I’m a troubled man, changed by the things I do
True, but it’s funny how they all remember you
It all could be different, time to do something new
And given everything, I want to be a happy man too

— Happy Man

Sur une mélodie entraînante et contagieuse à souhait, Jungle nous chante cette envie d’être heureux. Un nirvana inaccessible que ce soit par le gain matériel ou encore par les choix qu’il fait. Le problème du bonheur n’en est pas un léger et pourtant, le groupe nous livre ça sur une trame qui donne envie de danser. Comme si se faire aller les pieds et s’abandonner dans la danse était un bon moyen d’oublier les soucis pendant quelques minutes. Après tout, peut-être est-ce là la clé du bonheur?
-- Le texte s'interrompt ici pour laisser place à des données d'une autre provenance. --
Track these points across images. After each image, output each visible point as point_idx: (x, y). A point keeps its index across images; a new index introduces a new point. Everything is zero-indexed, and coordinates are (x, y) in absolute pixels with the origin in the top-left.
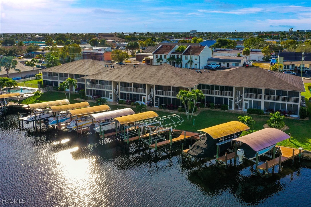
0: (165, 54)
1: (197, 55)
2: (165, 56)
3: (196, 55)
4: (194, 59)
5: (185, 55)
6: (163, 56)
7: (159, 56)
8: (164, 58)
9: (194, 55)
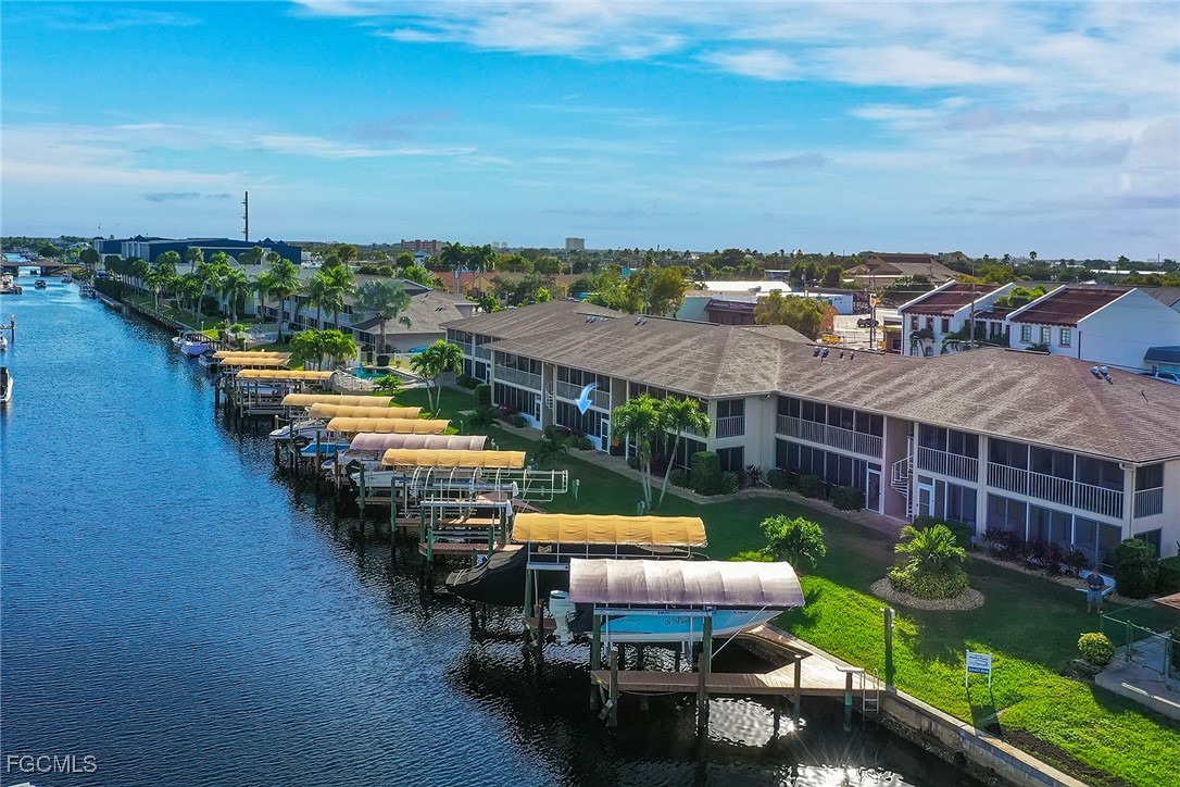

C’est le même discours qui est répété sur Heavy California, où l’état ensoleillé est à la fois un rêve inatteignable et la représentation de l’amour qui est si loin. C’est plutôt riche comme texte pour un genre qui est aussi tourné vers le groove. Jungle finalement est très proche de Stromae qui fait danser, mais qui nous transperce aussi le cœur lorsqu’on s’attarde réellement aux textes. En mode plus déposé, Cherry prend aussi une tournure sérieuse. On y parle de l’immuabilité du changement qui refuse d’être dirigé par un tiers extérieur à la personne.

Cosurmyne voit le groupe se lancer dans une nouvelle direction avec un échantillon très présent et magnifiquement traité. La pièce en est une autre déposée qui ne s’emporte pas. Il est question ici de grooves lents et poignants plutôt que de pas de danse dépensé sur la piste. Mama Oh No prend aussi une tangente viscérale. Encore une fois, ce sont les questions de changements personnels qui occupent la place centrale.

Jungle accouche d’un album qui permet à la fois de danser, mais qui vient aussi jouer dans ces zones d’ombres sentimentales. À ce titre, la description initiale de For Ever tient entièrement la route. On pourrait très bien écouter celui-ci au milieu d’un hiver nucléaire ou encore tout simplement, au milieu de la solitude humaine, perdu au milieu d’une marre d’humains qui grouille dans les grandes villes. Mais ça va, il y aura toujours l’option de danser.